On the editorial page, "Chino-Americans" indicates that the Congress was considering repeal of the Chinese Exclusion Act, which had barred immigration by the Chinese to the United States. The repeal legislation was considering a quota of one hundred Chinese per year to be admitted as immigrants. Though limited, the Chinese Government had no quarrel with the proposal as it was discouraging emigration in any event. The object was to end the ban, no matter how merely symbolic its ultimate impact.

The Act had been implemented in 1882 and forbade Chinese from becoming naturalized citizens, as well as allowing discretion to the government to readmit Chinese who left the country and sought return. The legislative effort appeared to derive primarily from concerns over a growing cheap labor base in competition for the jobs of American citizens. The Magnuson Act which repealed the law in 1943 most notably allowed naturalization. But it was not until the Immigration Act of 1965 that Chinese were allowed freely to immigrate to the United States.

"The Doors Close" tells of Sweden shutting its borders to German officials, including Norwegian quislings seeking refuge there, anticipating defeat in the war and the ultimate reprisal from their fellow Norwegians for the sell-out to the Nazis.

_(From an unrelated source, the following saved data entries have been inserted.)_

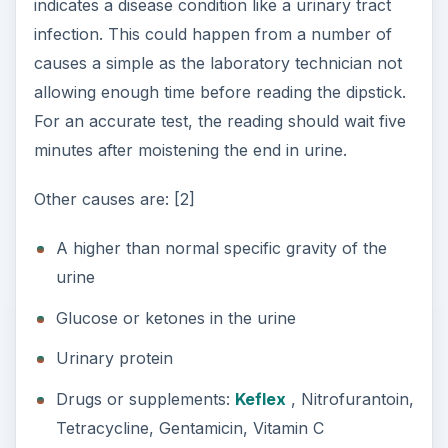
indicates a disease condition like a urinary tract
infection. This could happen from a number of
causes a simple as the laboratory technician not
allowing enough time before reading the dipstick.
For an accurate test, the reading should wait five
minutes after moistening the end in urine.
Other causes are: [2]
A higher than normal specific gravity of the
urine
Glucose or ketones in the urine
Urinary protein
Drugs or supplements:
Keflex
, Nitrofurantoin,
Tetracycline, Gentamicin, Vitamin C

No longer was the Swedish sanctuary available.

Raymond Clapper extends this report on Sweden's reversal of policy, shutting out all German troop traffic which had to this point in the war been reluctantly tolerated by the Swedish government, though condemned by most Swedes, especially the student population.

The passage of troops through Sweden had enabled the Nazis to avoid the perilous sea route around the coast of Norway to deliver troops to and from that occupied country.

Mr. Clapper finds this turn of events signal of the crumbling walls of Hitler's empire in Europe, no longer able to threaten war for failure of obedience to his will. The Allies had conveyed their impression strongly on Europe since spring, in North Africa, in Sicily, in Russia, in the air over France, Italy, and Germany. Sweden no longer had reason to maintain its policy of strict neutrality.

"First Payment" comments approvingly of the AFL's decision not to readmit John L. Lewis and the UMW to the AFL camp. The refusal was in punishment for the coal strike during the spring. The editorial, however, qualifies the need for sanction, suggesting it be limited to Lewis himself, not applied to the miners, many of whom were immigrants, merely following their Masterís Voice unquestioningly.

Drew Pearson reveals that FDR had taken a personal role in advocating against the effort by Lewis to gain readmission. It was not clear, however, just how decisive this opposition had been in causing the AFL to turn down the application.

"Post-War Ration" warns of the probability of continuing rationing even after the end of the war, so that war-torn countries without a ready agricultural base might be fed.